-------- Entries shown

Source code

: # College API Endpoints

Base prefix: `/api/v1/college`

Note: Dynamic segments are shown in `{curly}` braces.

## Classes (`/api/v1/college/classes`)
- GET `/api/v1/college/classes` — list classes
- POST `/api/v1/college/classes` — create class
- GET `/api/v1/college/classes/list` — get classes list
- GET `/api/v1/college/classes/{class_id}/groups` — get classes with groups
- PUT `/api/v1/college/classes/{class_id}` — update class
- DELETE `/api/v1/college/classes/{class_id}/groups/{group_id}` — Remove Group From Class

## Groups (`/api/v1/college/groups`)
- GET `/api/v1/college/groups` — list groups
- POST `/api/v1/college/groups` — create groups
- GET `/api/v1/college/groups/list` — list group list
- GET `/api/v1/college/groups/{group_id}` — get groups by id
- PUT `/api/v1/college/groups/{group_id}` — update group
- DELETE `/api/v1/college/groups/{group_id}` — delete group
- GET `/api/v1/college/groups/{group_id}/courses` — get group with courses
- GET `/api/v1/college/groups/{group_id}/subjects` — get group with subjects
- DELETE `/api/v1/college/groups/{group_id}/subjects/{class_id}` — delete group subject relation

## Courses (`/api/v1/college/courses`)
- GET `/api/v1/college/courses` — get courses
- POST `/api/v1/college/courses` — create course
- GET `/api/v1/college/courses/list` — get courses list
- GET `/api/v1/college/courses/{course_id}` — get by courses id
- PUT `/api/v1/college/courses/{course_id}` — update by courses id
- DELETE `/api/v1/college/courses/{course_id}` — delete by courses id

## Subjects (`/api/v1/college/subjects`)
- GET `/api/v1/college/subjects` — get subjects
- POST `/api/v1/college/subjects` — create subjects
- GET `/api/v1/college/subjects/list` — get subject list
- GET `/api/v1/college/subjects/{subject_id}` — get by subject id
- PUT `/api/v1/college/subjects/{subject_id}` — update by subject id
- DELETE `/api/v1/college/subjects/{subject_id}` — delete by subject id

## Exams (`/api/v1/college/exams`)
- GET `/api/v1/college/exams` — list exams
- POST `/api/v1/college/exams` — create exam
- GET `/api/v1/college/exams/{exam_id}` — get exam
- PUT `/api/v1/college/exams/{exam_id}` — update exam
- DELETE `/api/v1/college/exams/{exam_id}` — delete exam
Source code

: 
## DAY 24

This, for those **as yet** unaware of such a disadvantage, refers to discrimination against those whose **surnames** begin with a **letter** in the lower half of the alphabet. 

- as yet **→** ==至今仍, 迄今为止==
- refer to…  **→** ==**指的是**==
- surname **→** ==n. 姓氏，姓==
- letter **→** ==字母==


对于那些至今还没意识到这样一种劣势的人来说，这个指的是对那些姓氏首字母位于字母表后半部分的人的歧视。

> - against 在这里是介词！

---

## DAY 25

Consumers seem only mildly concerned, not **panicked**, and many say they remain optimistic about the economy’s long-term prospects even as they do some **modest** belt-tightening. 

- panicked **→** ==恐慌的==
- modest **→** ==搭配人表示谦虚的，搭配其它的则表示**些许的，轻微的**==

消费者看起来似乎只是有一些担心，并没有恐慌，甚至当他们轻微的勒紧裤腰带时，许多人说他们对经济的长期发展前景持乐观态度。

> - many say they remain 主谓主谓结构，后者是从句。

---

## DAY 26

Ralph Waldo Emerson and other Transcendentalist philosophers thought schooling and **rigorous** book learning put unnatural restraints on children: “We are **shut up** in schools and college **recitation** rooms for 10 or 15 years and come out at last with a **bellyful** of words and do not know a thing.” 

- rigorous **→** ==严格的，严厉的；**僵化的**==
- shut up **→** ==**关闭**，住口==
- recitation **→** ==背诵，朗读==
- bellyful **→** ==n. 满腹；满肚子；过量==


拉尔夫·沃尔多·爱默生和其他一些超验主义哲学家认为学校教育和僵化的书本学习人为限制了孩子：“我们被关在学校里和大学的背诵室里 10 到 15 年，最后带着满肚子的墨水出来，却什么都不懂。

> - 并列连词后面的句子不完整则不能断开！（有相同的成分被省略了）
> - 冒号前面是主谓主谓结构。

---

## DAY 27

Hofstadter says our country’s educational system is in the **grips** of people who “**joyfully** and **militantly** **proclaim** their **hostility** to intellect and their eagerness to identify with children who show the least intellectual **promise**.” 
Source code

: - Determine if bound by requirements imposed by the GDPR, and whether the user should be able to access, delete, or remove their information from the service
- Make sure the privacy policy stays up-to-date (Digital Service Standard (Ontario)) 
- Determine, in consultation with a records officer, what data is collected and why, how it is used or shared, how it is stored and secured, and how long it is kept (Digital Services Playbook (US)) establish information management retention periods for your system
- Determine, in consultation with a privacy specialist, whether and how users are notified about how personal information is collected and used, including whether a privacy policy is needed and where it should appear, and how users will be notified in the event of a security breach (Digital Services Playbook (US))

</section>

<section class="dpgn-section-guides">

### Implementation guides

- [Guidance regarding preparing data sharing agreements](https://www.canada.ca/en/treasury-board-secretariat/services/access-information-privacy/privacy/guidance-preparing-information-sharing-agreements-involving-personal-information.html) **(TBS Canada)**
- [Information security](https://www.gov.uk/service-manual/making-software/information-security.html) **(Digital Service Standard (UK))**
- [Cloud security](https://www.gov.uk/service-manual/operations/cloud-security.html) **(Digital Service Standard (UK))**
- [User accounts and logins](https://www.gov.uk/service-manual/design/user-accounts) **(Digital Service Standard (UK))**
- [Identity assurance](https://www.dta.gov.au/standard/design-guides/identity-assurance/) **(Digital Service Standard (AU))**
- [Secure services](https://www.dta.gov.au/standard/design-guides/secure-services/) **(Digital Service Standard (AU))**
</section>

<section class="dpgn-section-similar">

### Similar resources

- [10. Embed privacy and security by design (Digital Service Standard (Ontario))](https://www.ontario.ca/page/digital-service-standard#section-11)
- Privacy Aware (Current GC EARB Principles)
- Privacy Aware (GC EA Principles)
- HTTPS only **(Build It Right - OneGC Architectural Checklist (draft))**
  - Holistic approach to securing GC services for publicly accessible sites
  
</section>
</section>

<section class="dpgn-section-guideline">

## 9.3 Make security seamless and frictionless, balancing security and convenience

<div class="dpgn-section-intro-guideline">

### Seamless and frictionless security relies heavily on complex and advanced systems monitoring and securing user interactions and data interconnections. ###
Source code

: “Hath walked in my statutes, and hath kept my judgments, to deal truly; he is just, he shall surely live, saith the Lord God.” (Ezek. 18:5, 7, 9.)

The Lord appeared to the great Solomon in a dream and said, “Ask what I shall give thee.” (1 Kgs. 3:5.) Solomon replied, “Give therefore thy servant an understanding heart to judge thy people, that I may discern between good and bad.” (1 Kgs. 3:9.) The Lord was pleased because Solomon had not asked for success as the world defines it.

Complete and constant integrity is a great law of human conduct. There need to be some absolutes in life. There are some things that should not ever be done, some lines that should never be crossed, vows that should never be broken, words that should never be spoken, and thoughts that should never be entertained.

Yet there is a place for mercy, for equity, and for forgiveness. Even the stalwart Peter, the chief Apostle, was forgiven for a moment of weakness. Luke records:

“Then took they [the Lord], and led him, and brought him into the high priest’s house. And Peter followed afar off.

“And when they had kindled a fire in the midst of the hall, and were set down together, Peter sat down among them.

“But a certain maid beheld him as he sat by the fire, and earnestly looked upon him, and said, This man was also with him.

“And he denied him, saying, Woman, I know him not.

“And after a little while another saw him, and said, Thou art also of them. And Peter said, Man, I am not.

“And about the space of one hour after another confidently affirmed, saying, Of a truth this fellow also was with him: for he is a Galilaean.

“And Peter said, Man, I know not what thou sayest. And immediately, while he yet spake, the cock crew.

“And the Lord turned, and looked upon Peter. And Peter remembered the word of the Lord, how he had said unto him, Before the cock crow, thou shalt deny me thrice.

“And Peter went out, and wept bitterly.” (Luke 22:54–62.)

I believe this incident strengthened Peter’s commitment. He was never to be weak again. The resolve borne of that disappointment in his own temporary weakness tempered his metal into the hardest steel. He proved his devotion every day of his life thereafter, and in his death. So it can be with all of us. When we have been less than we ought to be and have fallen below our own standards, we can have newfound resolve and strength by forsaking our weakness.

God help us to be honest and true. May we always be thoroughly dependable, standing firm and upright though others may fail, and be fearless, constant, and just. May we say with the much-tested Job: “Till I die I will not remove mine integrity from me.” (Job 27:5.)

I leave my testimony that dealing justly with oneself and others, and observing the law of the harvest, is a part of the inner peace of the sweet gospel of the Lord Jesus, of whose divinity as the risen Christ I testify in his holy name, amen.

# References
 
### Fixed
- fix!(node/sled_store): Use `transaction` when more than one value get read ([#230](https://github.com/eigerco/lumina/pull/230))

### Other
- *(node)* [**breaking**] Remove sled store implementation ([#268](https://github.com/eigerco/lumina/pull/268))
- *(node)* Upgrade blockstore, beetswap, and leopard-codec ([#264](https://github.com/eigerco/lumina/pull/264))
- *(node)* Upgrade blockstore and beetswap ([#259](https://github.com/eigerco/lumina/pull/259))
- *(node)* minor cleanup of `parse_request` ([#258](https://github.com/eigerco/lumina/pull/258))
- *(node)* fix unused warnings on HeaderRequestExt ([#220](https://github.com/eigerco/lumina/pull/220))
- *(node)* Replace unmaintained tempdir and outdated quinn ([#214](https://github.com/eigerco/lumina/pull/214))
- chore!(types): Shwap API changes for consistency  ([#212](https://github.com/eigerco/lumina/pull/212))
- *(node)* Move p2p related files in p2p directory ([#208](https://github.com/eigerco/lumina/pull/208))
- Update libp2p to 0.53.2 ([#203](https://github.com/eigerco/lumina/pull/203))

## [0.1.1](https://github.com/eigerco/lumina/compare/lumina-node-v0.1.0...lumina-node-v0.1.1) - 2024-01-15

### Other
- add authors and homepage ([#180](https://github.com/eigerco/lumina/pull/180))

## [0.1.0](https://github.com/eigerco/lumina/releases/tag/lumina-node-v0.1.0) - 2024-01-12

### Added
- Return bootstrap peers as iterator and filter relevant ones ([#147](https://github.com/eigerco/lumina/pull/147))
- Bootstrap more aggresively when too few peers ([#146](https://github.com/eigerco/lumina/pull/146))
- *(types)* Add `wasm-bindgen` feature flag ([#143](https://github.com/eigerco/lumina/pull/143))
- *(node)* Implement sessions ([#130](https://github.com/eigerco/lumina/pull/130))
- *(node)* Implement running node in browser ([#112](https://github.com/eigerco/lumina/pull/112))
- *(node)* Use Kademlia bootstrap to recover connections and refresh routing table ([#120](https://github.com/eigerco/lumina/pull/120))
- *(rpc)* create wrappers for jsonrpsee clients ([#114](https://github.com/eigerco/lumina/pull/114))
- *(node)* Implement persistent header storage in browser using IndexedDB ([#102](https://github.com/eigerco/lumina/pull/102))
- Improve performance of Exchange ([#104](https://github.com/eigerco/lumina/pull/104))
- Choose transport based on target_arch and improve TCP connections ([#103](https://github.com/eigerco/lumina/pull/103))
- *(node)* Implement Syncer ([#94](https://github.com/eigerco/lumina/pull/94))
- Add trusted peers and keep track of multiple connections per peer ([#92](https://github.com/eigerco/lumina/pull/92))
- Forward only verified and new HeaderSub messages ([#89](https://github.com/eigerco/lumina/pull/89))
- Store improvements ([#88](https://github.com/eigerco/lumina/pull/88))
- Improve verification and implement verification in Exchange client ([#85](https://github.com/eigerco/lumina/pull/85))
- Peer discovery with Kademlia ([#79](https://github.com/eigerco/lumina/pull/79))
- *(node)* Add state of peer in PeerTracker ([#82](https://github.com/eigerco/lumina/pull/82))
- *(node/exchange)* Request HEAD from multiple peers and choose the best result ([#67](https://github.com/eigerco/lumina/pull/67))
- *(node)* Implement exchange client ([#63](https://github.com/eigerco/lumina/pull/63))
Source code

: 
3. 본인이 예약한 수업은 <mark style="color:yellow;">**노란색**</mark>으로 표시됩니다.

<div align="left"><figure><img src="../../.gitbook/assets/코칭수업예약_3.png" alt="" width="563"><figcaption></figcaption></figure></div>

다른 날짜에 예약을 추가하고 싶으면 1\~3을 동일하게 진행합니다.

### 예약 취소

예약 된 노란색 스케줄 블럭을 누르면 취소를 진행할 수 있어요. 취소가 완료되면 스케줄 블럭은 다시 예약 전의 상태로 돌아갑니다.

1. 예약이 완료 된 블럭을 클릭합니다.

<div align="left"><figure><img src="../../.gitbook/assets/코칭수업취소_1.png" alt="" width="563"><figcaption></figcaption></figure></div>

----------------

# Activity:
From the material above, copy every line that has the word "assets" in it.

# Written solution:
<div align="left"><figure><img src="../../.gitbook/assets/코칭수업예약_3.png" alt="" width="563"><figcaption></figcaption></figure></div>
<div align="left"><figure><img src="../../.gitbook/assets/코칭수업취소_1.png" alt="" width="563"><figcaption></figcaption></figure></div>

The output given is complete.